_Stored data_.

=======

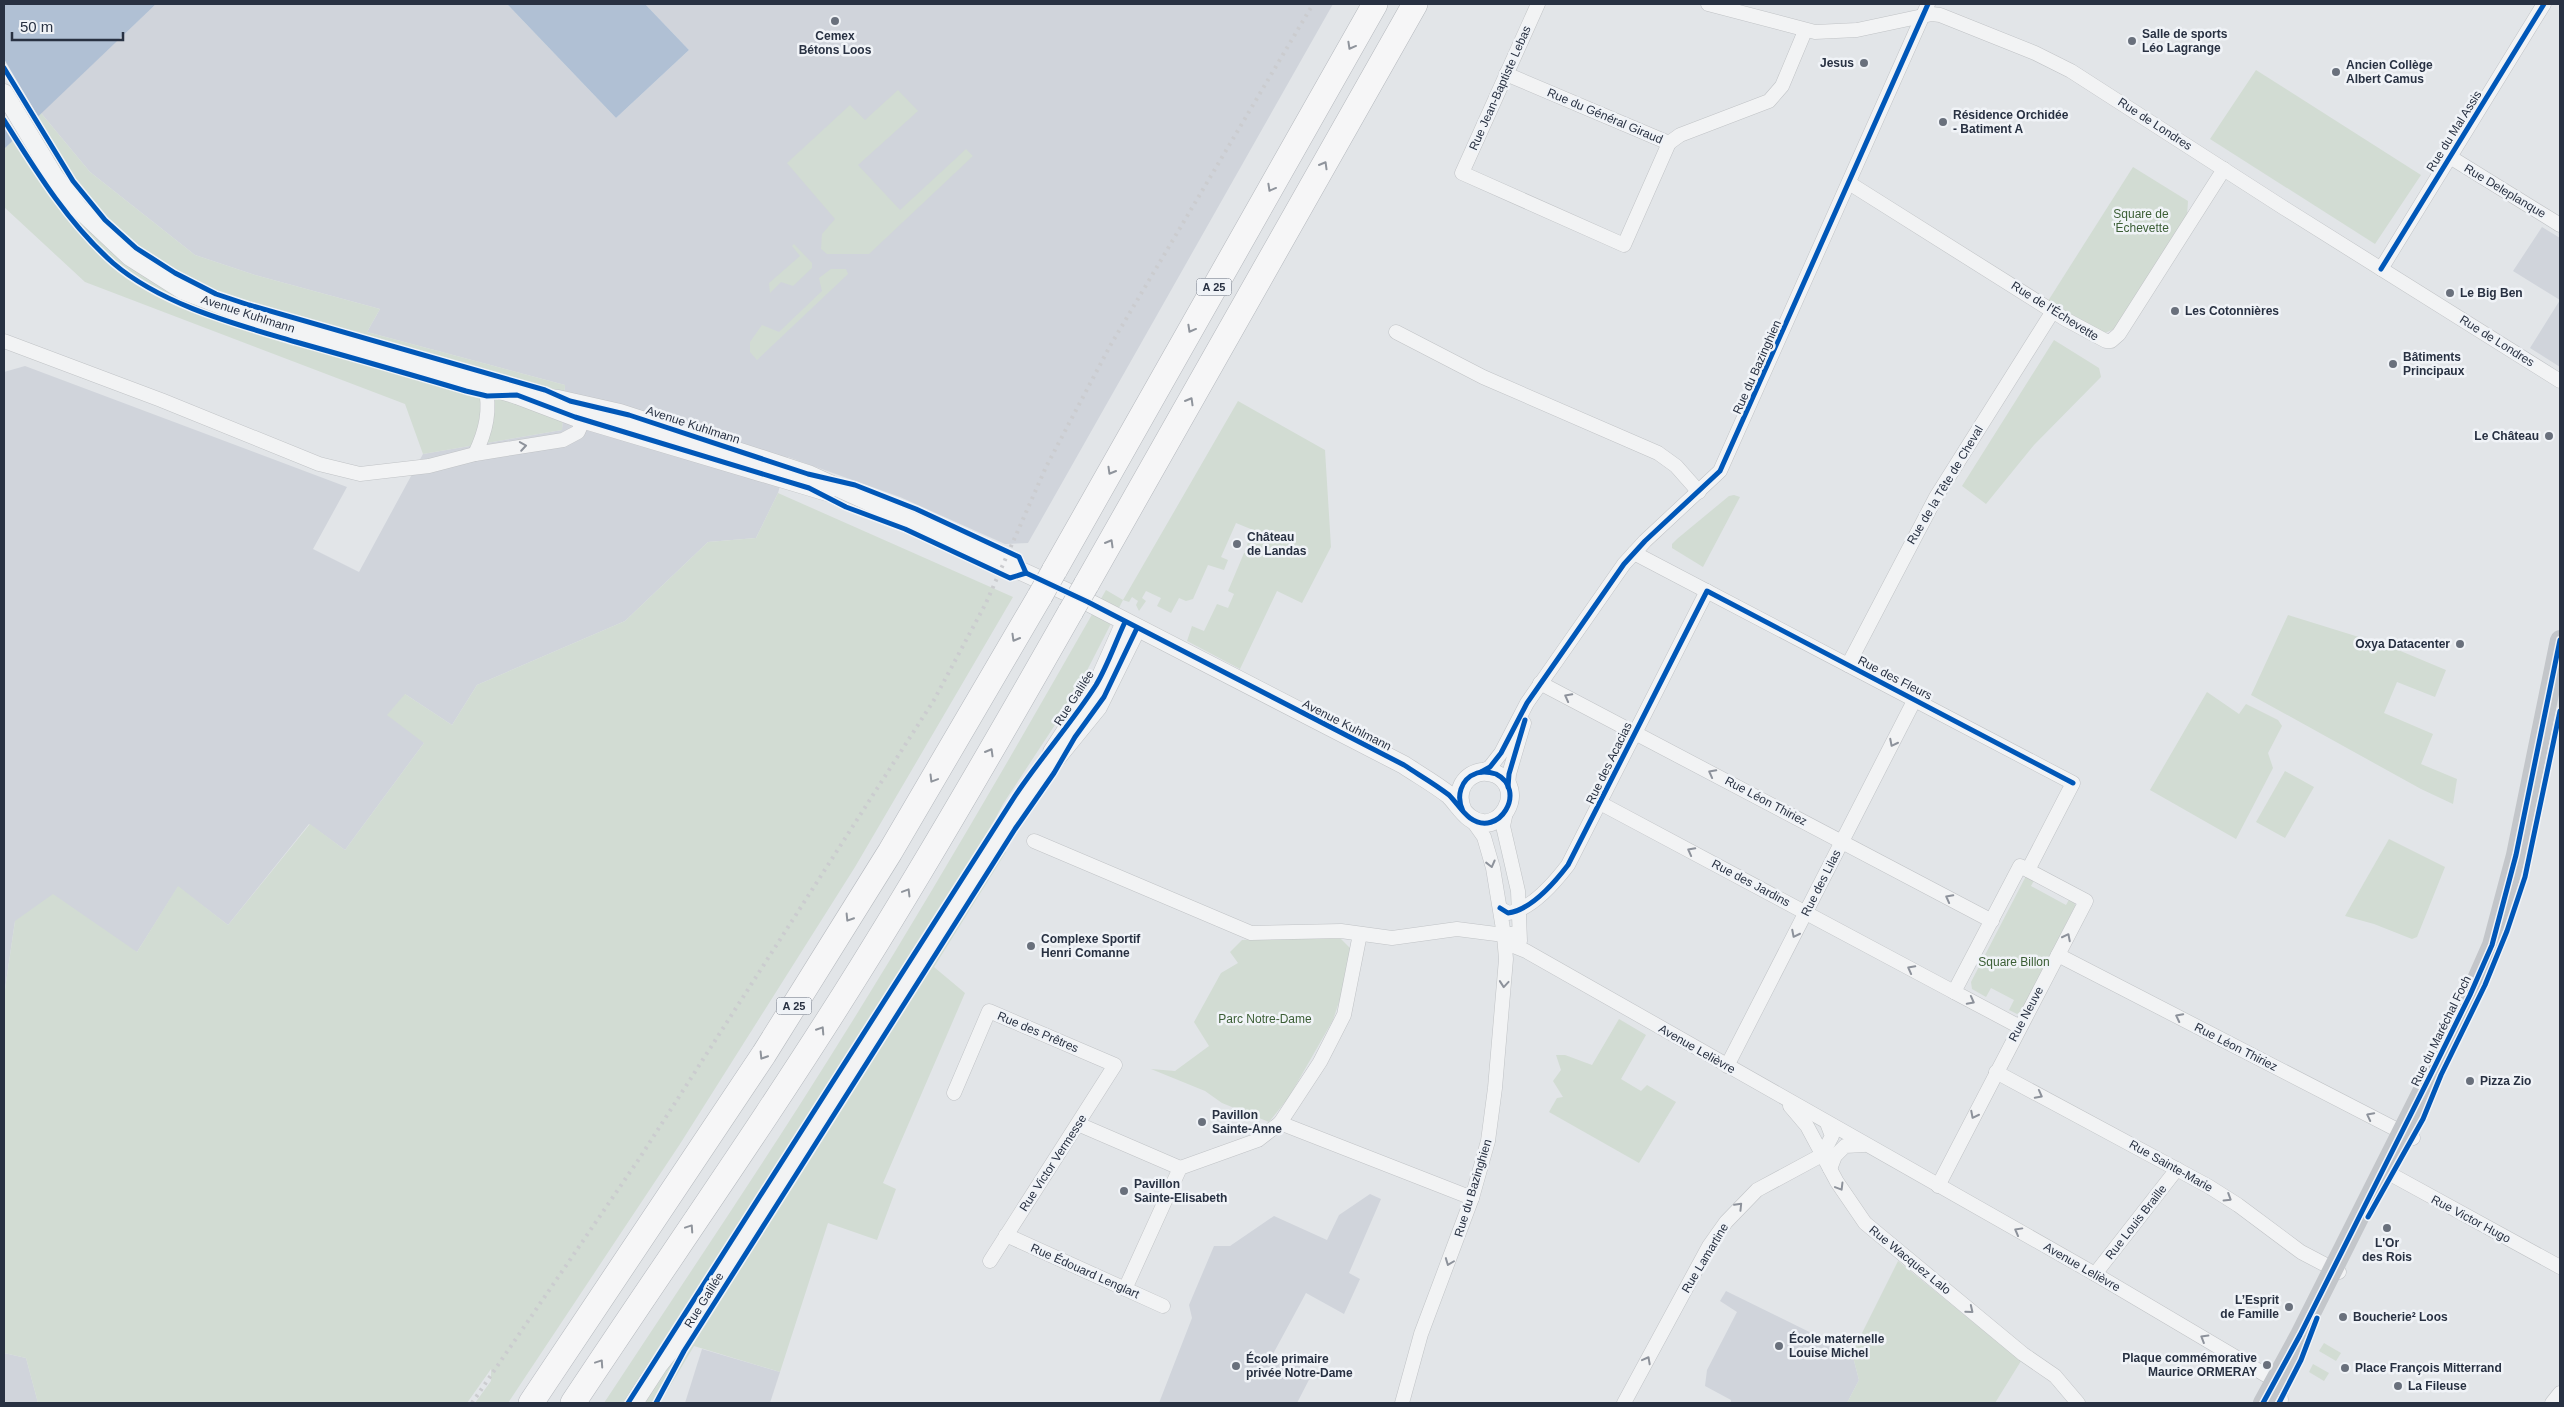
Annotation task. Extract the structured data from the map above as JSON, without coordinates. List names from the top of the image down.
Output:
{
  "streets": {
    "highway": ["A 25"],
    "main road": ["Rue du Maréchal Foch"],
    "street": [
      "Rue Jean-Baptiste Lebas",
      "Rue du Général Giraud",
      "Rue de Londres",
      "Rue du Mal Assis",
      "Rue Deleplanque",
      "Rue de l'Échevette",
      "Avenue Kuhlmann",
      "Rue du Bazinghien",
      "Rue de la Tête de Cheval",
      "Rue des Fleurs",
      "Rue Galilée",
      "Rue des Acacias",
      "Rue Léon Thiriez",
      "Rue des Jardins",
      "Rue des Lilas",
      "Rue Neuve",
      "Rue des Prêtres",
      "Avenue Lelièvre",
      "Rue Victor Vermesse",
      "Rue Sainte-Marie",
      "Rue Victor Hugo",
      "Rue Louis Braille",
      "Rue Lamartine",
      "Rue Wacquez Lalo",
      "Rue Édouard Lenglart"
    ]
  },
  "crossings": [
    ["Rue Jean-Baptiste Lebas", "Rue du Général Giraud"],
    ["Rue du Général Giraud", "Rue de Londres"],
    ["Rue de Londres", "Rue du Mal Assis"],
    ["Rue de Londres", "Rue de l'Échevette"],
    ["Rue de Londres", "Rue du Bazinghien"],
    ["Rue du Mal Assis", "Rue Deleplanque"],
    ["A 25", "Avenue Kuhlmann"],
    ["Rue de l'Échevette", "Rue du Bazinghien"],
    ["Rue de l'Échevette", "Rue de la Tête de Cheval"],
    ["Avenue Kuhlmann", "Rue du Bazinghien"],
    ["Avenue Kuhlmann", "Rue Galilée"],
    ["Rue du Bazinghien", "Rue des Fleurs"],
    ["Rue du Bazinghien", "Rue Léon Thiriez"],
    ["Rue de la Tête de Cheval", "Rue des Fleurs"],
    ["Rue des Fleurs", "Rue des Acacias"],
    ["Rue des Fleurs", "Rue des Lilas"],
    ["Rue des Fleurs", "Rue Neuve"],
    ["Rue des Acacias", "Rue Léon Thiriez"],
    ["Rue des Acacias", "Rue des Jardins"],
    ["Rue Léon Thiriez", "Rue des Lilas"],
    ["Rue Léon Thiriez", "Rue Neuve"],
    ["Rue Léon Thiriez", "Rue du Maréchal Foch"],
    ["Rue des Jardins", "Rue des Lilas"],
    ["Rue des Lilas", "Avenue Lelièvre"],
    ["Rue Neuve", "Avenue Lelièvre"],
    ["Rue Neuve", "Rue Sainte-Marie"],
    ["Rue du Maréchal Foch", "Avenue Lelièvre"],
    ["Rue du Maréchal Foch", "Rue Sainte-Marie"],
    ["Rue du Maréchal Foch", "Rue Victor Hugo"],
    ["Rue des Prêtres", "Rue Victor Vermesse"],
    ["Avenue Lelièvre", "Rue Louis Braille"],
    ["Avenue Lelièvre", "Rue Wacquez Lalo"],
    ["Rue Victor Vermesse", "Rue Édouard Lenglart"],
    ["Rue Sainte-Marie", "Rue Louis Braille"],
    ["Rue Lamartine", "Rue Wacquez Lalo"]
  ],
  "one_way": [
    "Rue Léon Thiriez",
    "Rue des Jardins",
    "Rue des Lilas",
    "Avenue Lelièvre",
    "Rue Sainte-Marie",
    "Rue Lamartine",
    "Rue Wacquez Lalo"
  ],
  "parks": ["Square de 'Échevette", "Square Billon", "Parc Notre-Dame"],
  "places": [
    "Cemex Bétons Loos",
    "Salle de sports Léo Lagrange",
    "Jesus",
    "Ancien Collège Albert Camus",
    "Résidence Orchidée - Batiment A",
    "Le Big Ben",
    "Les Cotonnières",
    "Bâtiments Principaux",
    "Le Château",
    "Château de Landas",
    "Oxya Datacenter",
    "Complexe Sportif Henri Comanne",
    "Pizza Zio",
    "Pavillon Sainte-Anne",
    "Pavillon Sainte-Elisabeth",
    "L'Or des Rois",
    "L’Esprit de Famille",
    "Boucherie² Loos",
    "École maternelle Louise Michel",
    "Plaque commémorative Maurice ORMERAY",
    "École primaire privée Notre-Dame",
    "Place François Mitterrand",
    "La Fileuse"
  ],
  "scale_bar": "50 m"
}
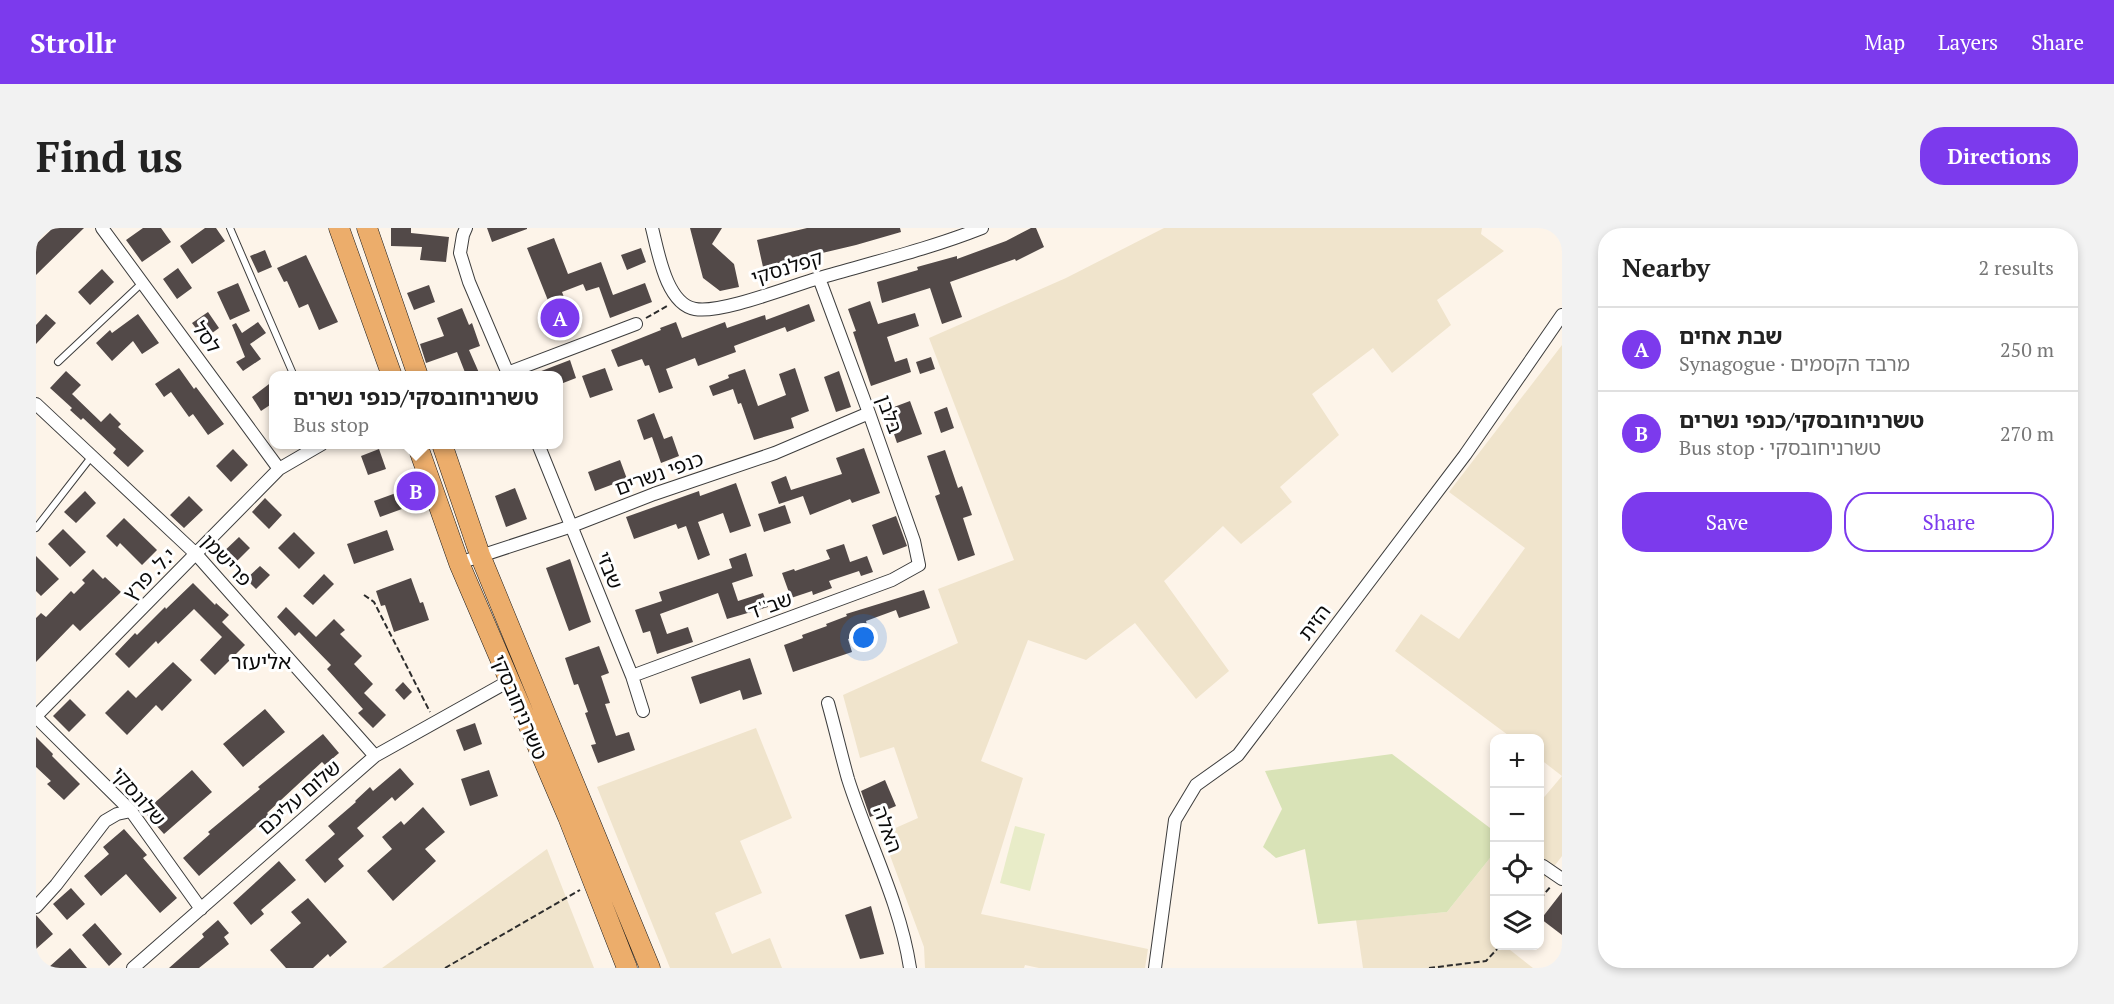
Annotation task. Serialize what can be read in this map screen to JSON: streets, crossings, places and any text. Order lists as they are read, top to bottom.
{
  "streets": {
    "main road": ["טשרניחובסקי"],
    "street": [
      "קפלנסקי",
      "לסל",
      "בלבן",
      "כנפי נשרים",
      "פרישמן",
      "שבזי",
      "י.ל. פרץ",
      "שב''ד",
      "הזית",
      "שלונסקי",
      "שלום עליכם",
      "האלה"
    ]
  },
  "crossings": [
    ["קפלנסקי", "בלבן"],
    ["לסל", "י.ל. פרץ"],
    ["בלבן", "כנפי נשרים"],
    ["בלבן", "שב''ד"],
    ["כנפי נשרים", "שבזי"],
    ["כנפי נשרים", "טשרניחובסקי"],
    ["פרישמן", "י.ל. פרץ"],
    ["פרישמן", "שלום עליכם"],
    ["שבזי", "שב''ד"],
    ["י.ל. פרץ", "שלונסקי"],
    ["טשרניחובסקי", "שלום עליכם"],
    ["שלונסקי", "שלום עליכם"]
  ],
  "districts": ["אליעזר"],
  "page": {
    "header": "Strollr",
    "nav": ["Map", "Layers", "Share"],
    "buttons": [
      "Directions",
      ["Save", "Share"]
    ],
    "title": "Find us",
    "heading": ["Nearby", "2 results"],
    "pins": ["A", "B"],
    "list": [
      {
        "mark": "A",
        "name": "שבת אחים",
        "note": "Synagogue · מרבד הקסמים",
        "value": "250 m"
      },
      {
        "mark": "B",
        "name": "טשרניחובסקי/כנפי נשרים",
        "note": "Bus stop · טשרניחובסקי",
        "value": "270 m"
      }
    ],
    "popup": ["טשרניחובסקי/כנפי נשרים", "Bus stop"],
    "map_buttons": ["+", "−"]
  }
}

=======

_EXERCISE OBJECTIVE_.
Would you transcribe all of the data exactly, apart from its pictures?

_FINISHED EXERCISE_.
Annotation task. Extract the structured data from the map above as JSON, without coordinates. List names from the top of the image down.
Output:
{
  "streets": {
    "highway": ["A 25"],
    "main road": ["Rue du Maréchal Foch"],
    "street": [
      "Rue Jean-Baptiste Lebas",
      "Rue du Général Giraud",
      "Rue de Londres",
      "Rue du Mal Assis",
      "Rue Deleplanque",
      "Rue de l'Échevette",
      "Avenue Kuhlmann",
      "Rue du Bazinghien",
      "Rue de la Tête de Cheval",
      "Rue des Fleurs",
      "Rue Galilée",
      "Rue des Acacias",
      "Rue Léon Thiriez",
      "Rue des Jardins",
      "Rue des Lilas",
      "Rue Neuve",
      "Rue des Prêtres",
      "Avenue Lelièvre",
      "Rue Victor Vermesse",
      "Rue Sainte-Marie",
      "Rue Victor Hugo",
      "Rue Louis Braille",
      "Rue Lamartine",
      "Rue Wacquez Lalo",
      "Rue Édouard Lenglart"
    ]
  },
  "crossings": [
    ["Rue Jean-Baptiste Lebas", "Rue du Général Giraud"],
    ["Rue du Général Giraud", "Rue de Londres"],
    ["Rue de Londres", "Rue du Mal Assis"],
    ["Rue de Londres", "Rue de l'Échevette"],
    ["Rue de Londres", "Rue du Bazinghien"],
    ["Rue du Mal Assis", "Rue Deleplanque"],
    ["A 25", "Avenue Kuhlmann"],
    ["Rue de l'Échevette", "Rue du Bazinghien"],
    ["Rue de l'Échevette", "Rue de la Tête de Cheval"],
    ["Avenue Kuhlmann", "Rue du Bazinghien"],
    ["Avenue Kuhlmann", "Rue Galilée"],
    ["Rue du Bazinghien", "Rue des Fleurs"],
    ["Rue du Bazinghien", "Rue Léon Thiriez"],
    ["Rue de la Tête de Cheval", "Rue des Fleurs"],
    ["Rue des Fleurs", "Rue des Acacias"],
    ["Rue des Fleurs", "Rue des Lilas"],
    ["Rue des Fleurs", "Rue Neuve"],
    ["Rue des Acacias", "Rue Léon Thiriez"],
    ["Rue des Acacias", "Rue des Jardins"],
    ["Rue Léon Thiriez", "Rue des Lilas"],
    ["Rue Léon Thiriez", "Rue Neuve"],
    ["Rue Léon Thiriez", "Rue du Maréchal Foch"],
    ["Rue des Jardins", "Rue des Lilas"],
    ["Rue des Lilas", "Avenue Lelièvre"],
    ["Rue Neuve", "Avenue Lelièvre"],
    ["Rue Neuve", "Rue Sainte-Marie"],
    ["Rue du Maréchal Foch", "Avenue Lelièvre"],
    ["Rue du Maréchal Foch", "Rue Sainte-Marie"],
    ["Rue du Maréchal Foch", "Rue Victor Hugo"],
    ["Rue des Prêtres", "Rue Victor Vermesse"],
    ["Avenue Lelièvre", "Rue Louis Braille"],
    ["Avenue Lelièvre", "Rue Wacquez Lalo"],
    ["Rue Victor Vermesse", "Rue Édouard Lenglart"],
    ["Rue Sainte-Marie", "Rue Louis Braille"],
    ["Rue Lamartine", "Rue Wacquez Lalo"]
  ],
  "one_way": [
    "Rue Léon Thiriez",
    "Rue des Jardins",
    "Rue des Lilas",
    "Avenue Lelièvre",
    "Rue Sainte-Marie",
    "Rue Lamartine",
    "Rue Wacquez Lalo"
  ],
  "parks": ["Square de 'Échevette", "Square Billon", "Parc Notre-Dame"],
  "places": [
    "Cemex Bétons Loos",
    "Salle de sports Léo Lagrange",
    "Jesus",
    "Ancien Collège Albert Camus",
    "Résidence Orchidée - Batiment A",
    "Le Big Ben",
    "Les Cotonnières",
    "Bâtiments Principaux",
    "Le Château",
    "Château de Landas",
    "Oxya Datacenter",
    "Complexe Sportif Henri Comanne",
    "Pizza Zio",
    "Pavillon Sainte-Anne",
    "Pavillon Sainte-Elisabeth",
    "L'Or des Rois",
    "L’Esprit de Famille",
    "Boucherie² Loos",
    "École maternelle Louise Michel",
    "Plaque commémorative Maurice ORMERAY",
    "École primaire privée Notre-Dame",
    "Place François Mitterrand",
    "La Fileuse"
  ],
  "scale_bar": "50 m"
}
Annotation task. Serialize what can be read in this map screen to JSON: streets, crossings, places and any text. Order lists as they are read, top to bottom.
{
  "streets": {
    "main road": ["טשרניחובסקי"],
    "street": [
      "קפלנסקי",
      "לסל",
      "בלבן",
      "כנפי נשרים",
      "פרישמן",
      "שבזי",
      "י.ל. פרץ",
      "שב''ד",
      "הזית",
      "שלונסקי",
      "שלום עליכם",
      "האלה"
    ]
  },
  "crossings": [
    ["קפלנסקי", "בלבן"],
    ["לסל", "י.ל. פרץ"],
    ["בלבן", "כנפי נשרים"],
    ["בלבן", "שב''ד"],
    ["כנפי נשרים", "שבזי"],
    ["כנפי נשרים", "טשרניחובסקי"],
    ["פרישמן", "י.ל. פרץ"],
    ["פרישמן", "שלום עליכם"],
    ["שבזי", "שב''ד"],
    ["י.ל. פרץ", "שלונסקי"],
    ["טשרניחובסקי", "שלום עליכם"],
    ["שלונסקי", "שלום עליכם"]
  ],
  "districts": ["אליעזר"],
  "page": {
    "header": "Strollr",
    "nav": ["Map", "Layers", "Share"],
    "buttons": [
      "Directions",
      ["Save", "Share"]
    ],
    "title": "Find us",
    "heading": ["Nearby", "2 results"],
    "pins": ["A", "B"],
    "list": [
      {
        "mark": "A",
        "name": "שבת אחים",
        "note": "Synagogue · מרבד הקסמים",
        "value": "250 m"
      },
      {
        "mark": "B",
        "name": "טשרניחובסקי/כנפי נשרים",
        "note": "Bus stop · טשרניחובסקי",
        "value": "270 m"
      }
    ],
    "popup": ["טשרניחובסקי/כנפי נשרים", "Bus stop"],
    "map_buttons": ["+", "−"]
  }
}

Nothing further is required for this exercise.